President Donald Trump said he’ll be making a “major announcement” on the government shutdown and the southern border on Saturday afternoon as the standstill over his border wall continues into its fifth week.
The White House declined to provide details late Friday about what the president would be announcing. But Trump was not expected to sign the national emergency declaration he’s been threatening as an option to circumvent Congress, according to two people familiar with the planning.
Instead, Trump was expected to propose the outlines of a new deal that the administration believes could potentially pave the way to an end to the shutdown, according to one of the people. They were not authorized to discuss the announcement and spoke on condition of anonymity.
The move - on Day 28 of a shutdown that has left hundreds of thousands of federal workers without paychecks - represents the first major overture by the president since January 8, when he delivered an Oval Office address making the public case for his border wall.
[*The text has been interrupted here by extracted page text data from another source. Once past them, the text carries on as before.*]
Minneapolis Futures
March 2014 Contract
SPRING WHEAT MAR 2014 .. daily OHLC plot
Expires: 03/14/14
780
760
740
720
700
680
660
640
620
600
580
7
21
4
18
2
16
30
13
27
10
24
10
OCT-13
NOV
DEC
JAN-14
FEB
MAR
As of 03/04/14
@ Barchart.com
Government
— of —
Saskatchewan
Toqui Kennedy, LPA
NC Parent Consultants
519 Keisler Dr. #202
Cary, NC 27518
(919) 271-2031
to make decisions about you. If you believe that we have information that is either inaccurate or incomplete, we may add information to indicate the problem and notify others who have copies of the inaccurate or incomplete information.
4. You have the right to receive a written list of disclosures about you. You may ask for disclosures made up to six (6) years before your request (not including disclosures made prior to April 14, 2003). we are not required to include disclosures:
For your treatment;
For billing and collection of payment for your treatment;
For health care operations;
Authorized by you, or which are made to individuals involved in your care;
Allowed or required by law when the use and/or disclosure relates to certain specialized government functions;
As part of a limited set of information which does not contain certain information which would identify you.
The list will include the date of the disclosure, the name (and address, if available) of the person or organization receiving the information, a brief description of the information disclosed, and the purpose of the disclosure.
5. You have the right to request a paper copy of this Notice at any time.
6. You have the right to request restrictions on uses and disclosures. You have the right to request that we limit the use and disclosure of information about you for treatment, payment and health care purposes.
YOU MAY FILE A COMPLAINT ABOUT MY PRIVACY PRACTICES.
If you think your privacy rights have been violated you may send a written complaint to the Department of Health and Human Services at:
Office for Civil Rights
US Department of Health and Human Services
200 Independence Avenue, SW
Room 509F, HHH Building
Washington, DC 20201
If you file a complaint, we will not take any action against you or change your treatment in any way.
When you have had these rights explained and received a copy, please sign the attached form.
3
The president and his aides have said he will not budge on his demand for $5.7 billion in funding. Democrats have panned the number and said they will not negotiate until the government reopens, raising questions about how Trump might move the ball forward.
In a video posted on his Twitter feed late Friday, Trump said both sides should “take the politics out of it” and “get to work” to “make a deal.” But he also repeated his warnings, saying: “We have to secure our southern border. If we don’t do that, we’re a very, very sad and foolish lot.”
White House spokeswoman Sarah Huckabee Sanders said only that Trump was “going to continue fighting for border security” and “going to continue looking for the solution” to end what the administration had repeatedly referred to as a “humanitarian and national security crisis at the border.”
While few would argue that a humanitarian crisis is unfolding at the US-Mexico border, as the demand for entry by migrants and the Trump administration’s hardline response overwhelm border resources, critics say Trump has dramatically exaggerated the security risks and argue that a wall would do little to solve existing problems.